In 1944, Okubo was invited by Fortune magazine to work as an illustrator, prompting her release from Topaz and a move to New York City. Her debut assignment was illustrating the magazine's April 1944 "Japan" issue. In 1946, she published Citizen 13660, a visual and narrative chronicle of her internment experiences. While pursuing a career as a commercial illustrator for The New York Times, LIFE, and Fortune, Okubo continued to produce vibrant paintings.
Her contributions have been recognized in numerous ways. In 1965, CBS-TV featured her in the documentary Nisei: The Pride and the Shame. In 1972, her first retrospective was held at the Oakland Museum. In 1981, Okubo testified before the Commission on Wartime Relocation and Internment of Civilians (CWRIC), advocating for the inclusion of internment history in educational curricula.

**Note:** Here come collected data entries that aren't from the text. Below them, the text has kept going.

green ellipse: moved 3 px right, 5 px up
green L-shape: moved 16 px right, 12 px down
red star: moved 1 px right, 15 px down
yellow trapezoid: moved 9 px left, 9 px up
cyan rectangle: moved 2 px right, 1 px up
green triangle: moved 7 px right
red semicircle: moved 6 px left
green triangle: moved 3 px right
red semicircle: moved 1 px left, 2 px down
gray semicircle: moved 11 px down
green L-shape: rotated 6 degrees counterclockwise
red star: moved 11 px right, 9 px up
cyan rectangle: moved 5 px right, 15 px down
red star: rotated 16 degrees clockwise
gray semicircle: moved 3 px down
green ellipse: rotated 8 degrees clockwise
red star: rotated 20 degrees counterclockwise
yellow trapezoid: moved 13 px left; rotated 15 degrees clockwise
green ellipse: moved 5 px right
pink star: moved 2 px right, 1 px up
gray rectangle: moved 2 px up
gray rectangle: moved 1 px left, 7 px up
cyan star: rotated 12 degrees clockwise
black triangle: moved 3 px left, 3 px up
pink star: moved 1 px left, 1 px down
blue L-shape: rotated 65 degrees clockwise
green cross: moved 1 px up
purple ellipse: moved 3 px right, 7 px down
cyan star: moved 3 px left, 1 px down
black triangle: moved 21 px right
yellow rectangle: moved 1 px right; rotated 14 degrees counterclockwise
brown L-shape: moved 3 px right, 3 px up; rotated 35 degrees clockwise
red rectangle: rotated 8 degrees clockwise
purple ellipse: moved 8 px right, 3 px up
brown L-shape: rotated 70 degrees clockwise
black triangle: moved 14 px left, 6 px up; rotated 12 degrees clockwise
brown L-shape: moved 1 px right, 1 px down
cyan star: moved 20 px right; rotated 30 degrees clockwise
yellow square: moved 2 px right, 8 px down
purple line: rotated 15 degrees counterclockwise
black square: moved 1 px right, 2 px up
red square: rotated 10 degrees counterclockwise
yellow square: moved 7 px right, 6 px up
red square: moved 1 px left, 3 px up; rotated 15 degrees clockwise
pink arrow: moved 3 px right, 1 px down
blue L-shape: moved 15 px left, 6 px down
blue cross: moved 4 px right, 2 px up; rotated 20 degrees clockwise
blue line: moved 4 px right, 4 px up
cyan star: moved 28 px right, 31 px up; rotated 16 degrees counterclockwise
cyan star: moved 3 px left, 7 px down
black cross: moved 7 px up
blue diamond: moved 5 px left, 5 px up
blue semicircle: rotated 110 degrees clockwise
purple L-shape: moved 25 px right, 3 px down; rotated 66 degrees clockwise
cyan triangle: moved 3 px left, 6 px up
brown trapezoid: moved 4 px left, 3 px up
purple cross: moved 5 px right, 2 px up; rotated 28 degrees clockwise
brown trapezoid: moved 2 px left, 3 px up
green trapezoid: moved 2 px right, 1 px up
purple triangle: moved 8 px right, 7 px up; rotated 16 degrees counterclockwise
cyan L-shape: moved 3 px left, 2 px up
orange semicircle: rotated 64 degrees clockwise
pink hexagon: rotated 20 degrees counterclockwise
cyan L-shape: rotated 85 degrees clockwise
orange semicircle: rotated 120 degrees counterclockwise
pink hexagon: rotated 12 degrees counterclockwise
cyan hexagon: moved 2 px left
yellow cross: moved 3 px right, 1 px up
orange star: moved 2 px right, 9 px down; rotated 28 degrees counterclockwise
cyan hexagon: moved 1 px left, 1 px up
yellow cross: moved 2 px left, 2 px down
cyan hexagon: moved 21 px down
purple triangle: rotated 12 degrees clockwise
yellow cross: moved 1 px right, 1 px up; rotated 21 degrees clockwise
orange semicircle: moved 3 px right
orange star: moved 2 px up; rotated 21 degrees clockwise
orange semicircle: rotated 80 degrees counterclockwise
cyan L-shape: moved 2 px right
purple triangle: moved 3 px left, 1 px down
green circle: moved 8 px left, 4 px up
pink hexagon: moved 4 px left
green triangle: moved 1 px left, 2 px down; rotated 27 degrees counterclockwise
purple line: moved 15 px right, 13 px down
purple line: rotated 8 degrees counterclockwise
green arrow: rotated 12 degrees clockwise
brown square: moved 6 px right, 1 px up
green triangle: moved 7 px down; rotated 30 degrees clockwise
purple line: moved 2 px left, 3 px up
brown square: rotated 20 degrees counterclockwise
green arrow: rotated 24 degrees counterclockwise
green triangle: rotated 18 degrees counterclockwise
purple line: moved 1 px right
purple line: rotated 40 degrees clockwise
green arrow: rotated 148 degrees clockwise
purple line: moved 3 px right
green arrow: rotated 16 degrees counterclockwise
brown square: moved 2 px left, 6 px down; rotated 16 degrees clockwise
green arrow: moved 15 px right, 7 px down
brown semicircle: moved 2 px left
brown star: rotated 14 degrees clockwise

Okubo’s works are now archived at the Center for Social Justice & Civil Liberties at Riverside Community College District and featured in prominent museum collections, including the Smithsonian American Art Museum, the Japanese American National Museum, and the Oakland Museum. Her legacy endures in exhibitions like The View from Within curated by Karin Higa in 1992 at the Japanese American National Museum as well as on-going group exhibition Pictures of Belonging: Miki Hayakawa, Hisako Hibi, and Miné Okubo at the Smithsonian American Art Museum curated by ShiPu Wang through August 17, 2025.
SEIZAN Gallery extends its gratitude to Seiko Buckingham, The Miné Okubo Charitable Corporation, and Dr. ShiPu Wang, professor of art history at the University of California, Merced, for their support in making this exhibition possible.